**WHAT IS BEING ASKED:** Your answer should hold only the lines from the start of the data below through the line with "neck: (423, 229)", copied exactly, with pictures left out.

Images with pose keypoints

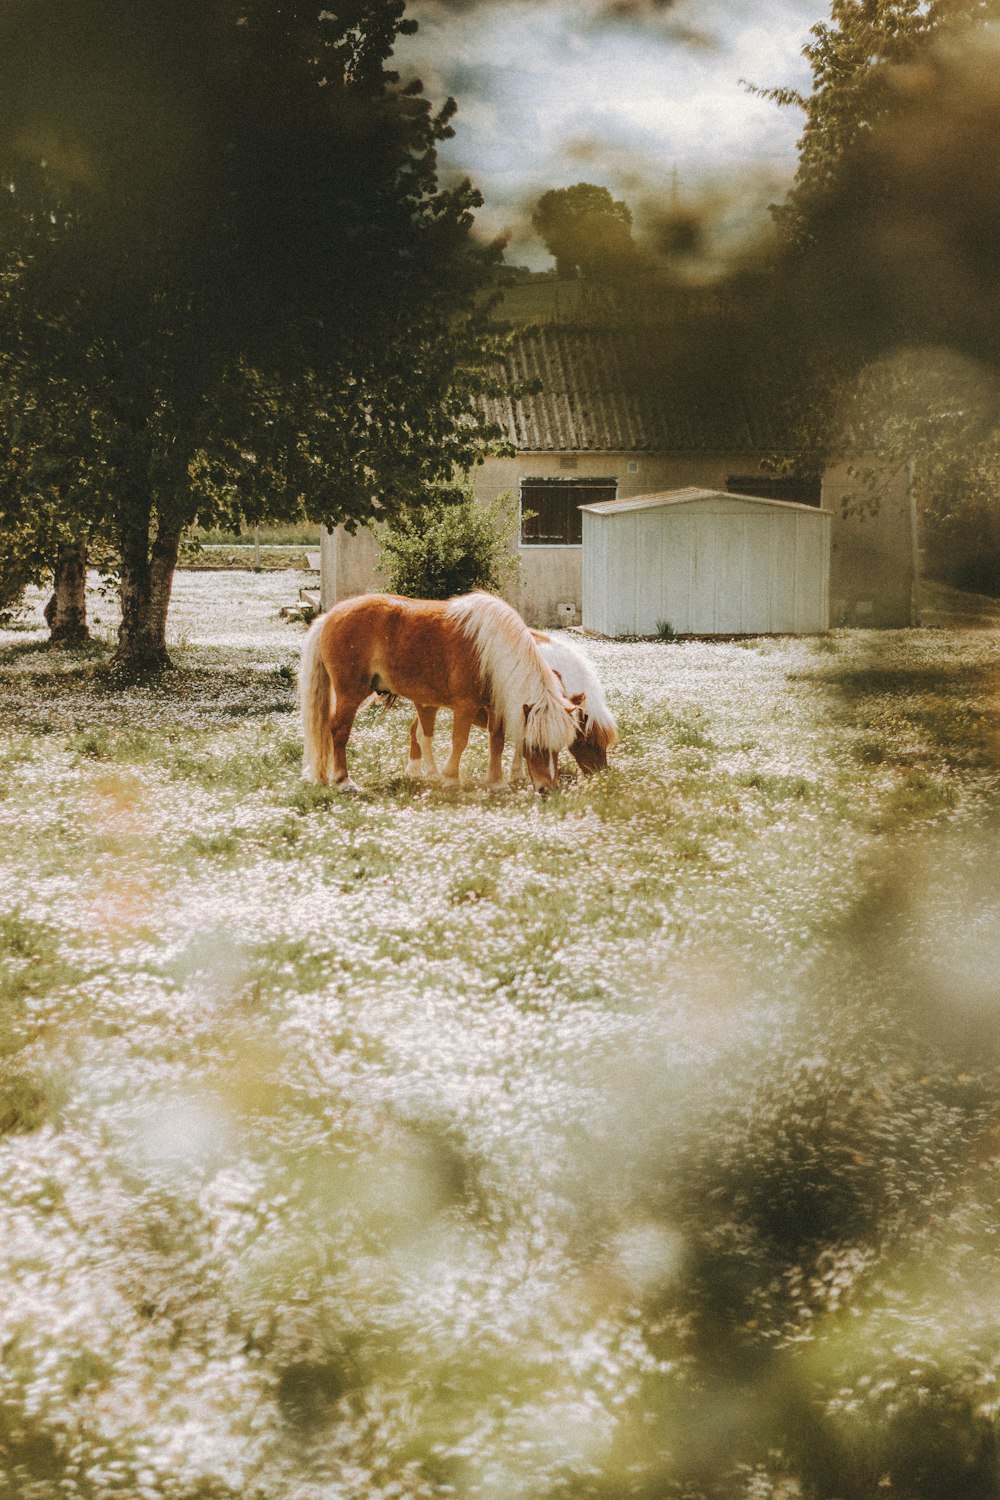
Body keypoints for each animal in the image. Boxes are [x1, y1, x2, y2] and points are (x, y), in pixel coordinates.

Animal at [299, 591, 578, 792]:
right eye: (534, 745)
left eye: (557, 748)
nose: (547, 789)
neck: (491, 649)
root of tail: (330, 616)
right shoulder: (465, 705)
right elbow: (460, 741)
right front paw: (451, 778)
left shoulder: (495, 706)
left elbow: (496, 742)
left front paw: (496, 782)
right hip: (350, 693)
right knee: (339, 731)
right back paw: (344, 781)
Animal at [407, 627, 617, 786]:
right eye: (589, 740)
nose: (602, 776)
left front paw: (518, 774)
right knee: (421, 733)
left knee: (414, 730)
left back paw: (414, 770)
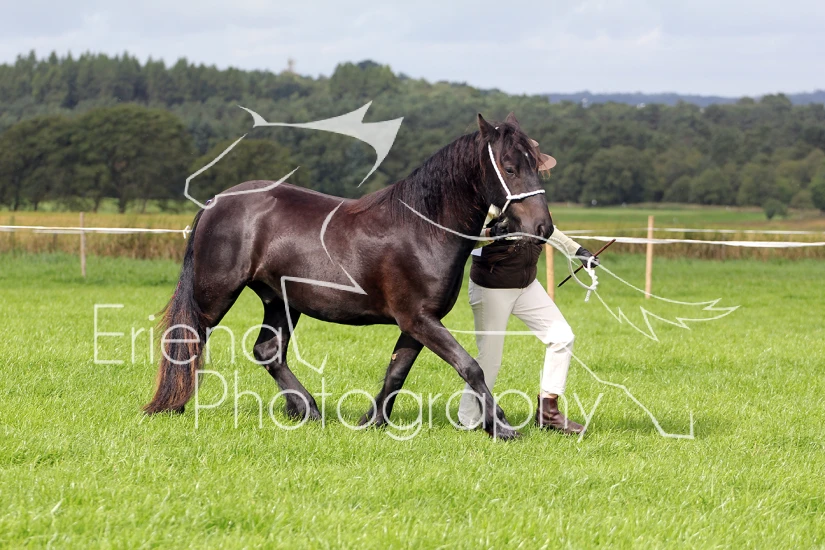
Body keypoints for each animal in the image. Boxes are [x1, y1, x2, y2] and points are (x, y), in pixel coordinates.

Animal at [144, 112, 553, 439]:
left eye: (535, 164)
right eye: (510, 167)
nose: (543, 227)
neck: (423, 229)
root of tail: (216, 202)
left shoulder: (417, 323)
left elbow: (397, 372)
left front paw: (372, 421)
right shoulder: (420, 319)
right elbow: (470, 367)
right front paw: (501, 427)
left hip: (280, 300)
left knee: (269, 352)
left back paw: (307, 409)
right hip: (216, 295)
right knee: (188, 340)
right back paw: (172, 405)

**OUTPUT BELOW:**
Body keypoints for each animal in the image. Boxes are [x1, y1, x2, y2] and points are (x, y), in pixel coordinates.

Animal at [299, 591, 578, 792]:
right eye: (534, 745)
left eye: (557, 748)
nose: (547, 789)
neck: (491, 649)
root of tail: (330, 616)
right shoulder: (465, 705)
right elbow: (460, 741)
right front paw: (451, 778)
left shoulder: (495, 706)
left elbow: (496, 742)
left front paw: (496, 782)
right hip: (350, 693)
right knee: (339, 731)
right back paw: (344, 781)
Animal at [407, 627, 617, 786]:
right eye: (589, 740)
nose: (602, 776)
left front paw: (518, 774)
right knee: (421, 733)
left knee: (414, 730)
left back paw: (414, 770)
Body keypoints for each animal in the image. Boxes are [x1, y1, x2, y2] and points are (x, y), in pixel coordinates.

Animal at [144, 112, 553, 439]:
left eye: (535, 164)
right eye: (510, 167)
nose: (543, 227)
neck: (423, 229)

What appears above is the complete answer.